A: My dad gave this piece of ground right here where this motel is, he gave that to his friend Mellenthin. I guess you have the history of Mellenthin being killed up on the mountain? He was dad’s good friend and he gave him that piece of ground right there where the motel is because dad owned this property all this through here (indicated land surrounding her current home) and he gave that to them. I was the only girl in the bunch, everybody else was boys so we were real tomboys. I used to always be climbing trees. When I lived in this neighborhood as a little girl there were three boys on one side and two boys on the other side. We had this big barn like most of the places, two story barn where they had the hay, and the kids’d all go jump in the hay like we shouldn’t have done.

Q: Did they still have the big cottonwood trees on Main Street when you were a child and do you remember them cutting them down?

A: Yes I do. I sure miss that big tree up here that’s been gone a couple of years. They used to have town picnics up here in the area where the ostriches are. Do you know where they are? (indicating area on 4th East near Millcreek Drive and the current Grand Co. High school) They’d have town picnics for everybody in the whole valley would go up and they’d have games and they’d have their ice cream and everybody would turn the ice cream freezer. Everybody and their kids would go.

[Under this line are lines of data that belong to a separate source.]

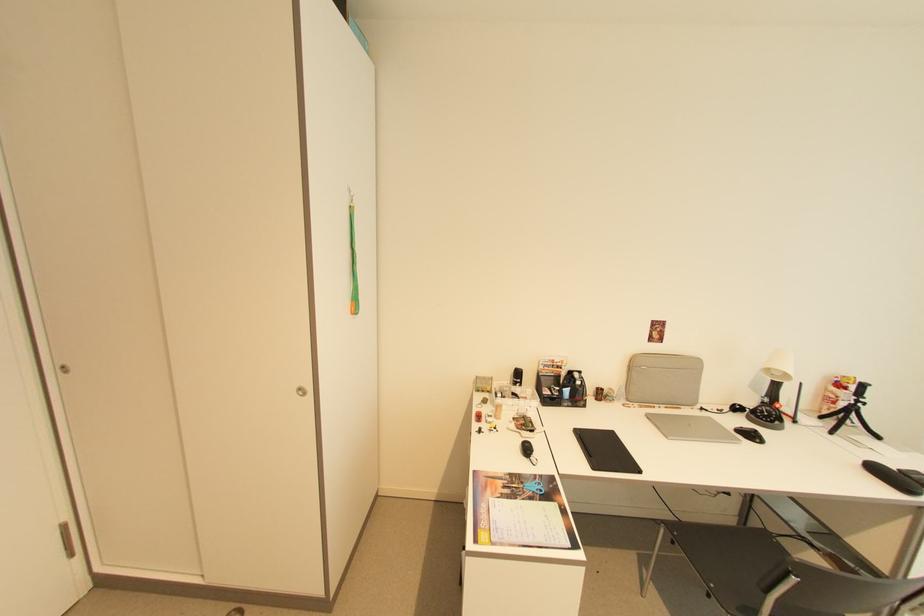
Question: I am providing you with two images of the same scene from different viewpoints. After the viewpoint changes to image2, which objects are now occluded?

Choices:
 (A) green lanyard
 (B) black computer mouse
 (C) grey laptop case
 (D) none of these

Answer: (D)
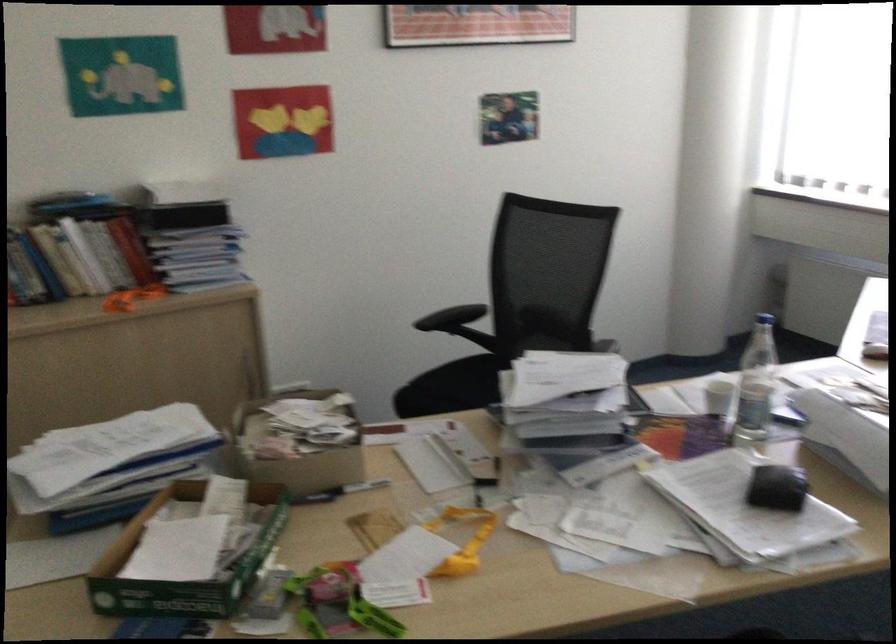
Where would you grip the green plastic handle? Please return your answer as a coordinate pair (x, y).

(345, 603)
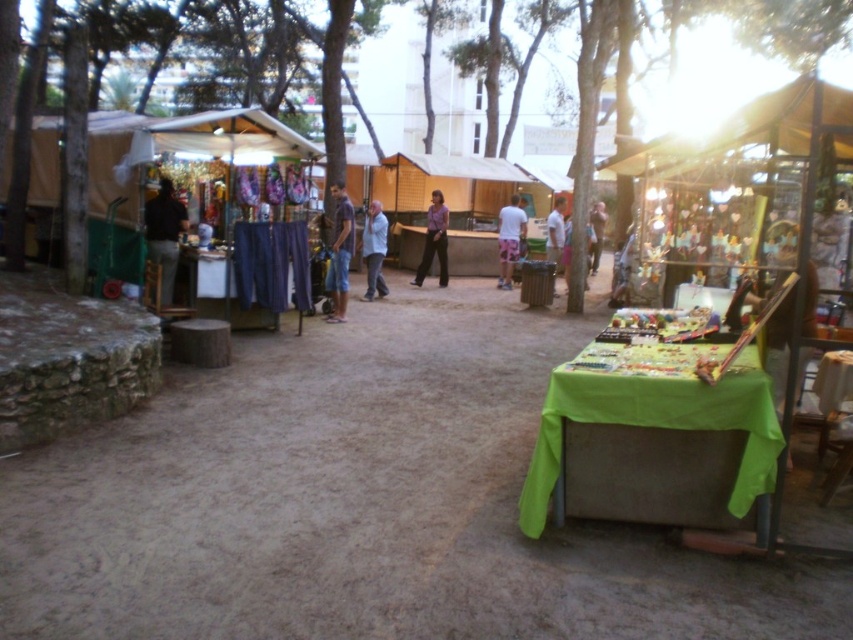
You are standing at the center of the market and see the dark brown leather jacket at left. If you want to reach it quickly, should you walk towards the left or right side of the market?

You should walk towards the left side of the market because the dark brown leather jacket at left is only 8.41 meters away from you, so going left will get you there faster.

You are standing at the point marked as point [433,227] in the image. You want to take a photo of the entire market scene. Is the distance sufficient to capture the whole market in one shot?

The distance of point [433,227] from camera is 15.17 meters, so yes, the distance is sufficient to capture the entire market scene in one shot.

You are standing at the camera position and want to walk to point (x=163, y=301). Is the distance more than 8 meters?

The distance between the camera and point (x=163, y=301) is 8.79 meters, which is more than 8 meters.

Q: Was there a park there?

A: Oh, just those big cottonwood trees and along the creek.

Q: What would they do at this picnic?

A: Oh, they’d have kid races and the men would do horse shoes. You know, all those things that are fun when you’re kids. On Memorial Days everybody took their little wagons and hoes and rakes and walked to the graveyard to clean up the graves. They did all that.

Q: Your mother is buried at the old Grand Valley?

A: Yes. My great-grandparents, my grandfather and grandmother. You know whooping cough used to get so many babies and he had these two babies that were two years apart and in two months he lost both of them to whooping cough. You know whooping cough’s coming back. But they used to lose a lot of babies to that.

Q: Did you have a farm? With farm animals?

A: We could have all that right here. There was an arroyo that ran right down through and a little stream. It’s hard to believe with it all filled in like that but we had ducks, and of course at that time everybody had a cow in their back yard , pigs and chickens, and we had all those and we had that little stream running down there and we could have those ducks.

Q: Were you responsible for taking care of the farm animals?

A: Some of them. We had chickens and milking the cow

Q: Do you remember any of your school things that were especially important to you as you were growing up? Teachers or events?

A: The school caught fire that one time and that was the biggest fire for everybody and everybody had to get the books out. And then what was really fun was we used to have the May Pole each year. The kids would braid the May Pole. I think kids miss that. And then they used to have dances for the children, a big barrel of lemonade and all the parents would come if they wanted to. We had it in the afternoon, the dance for the children. Other dances at night where whole families would go and that was nice. They’d dance with the little kids and the big kids.

Q: What was school like when you were a girl?

A: My graduating class was sixteen and we just did the usual things. I mentioned the maypole, went on hikes with the school, put on little plays, just the usual.

Q: What were your social events? Theater, Movie Show?

A: If you look outside in the patio and see this green bench right outside there? Well right over here, you know, it used to be called the Woodman Hall, right over here in this building on the corner? (Indicated building on corner of Center Street and First East) That’s where we had the show house and they had benches like that. All the kids and their buddies would sit on the benches like that at the picture show.

Q: How much did it cost to go to those picture shows?

A: I’ve forgotten, I really have. I used to get ice cream cones for a nickel. And we’d have a carnival come in once in awhile. Some of the kids would think that was fun, go down and spin the wheel.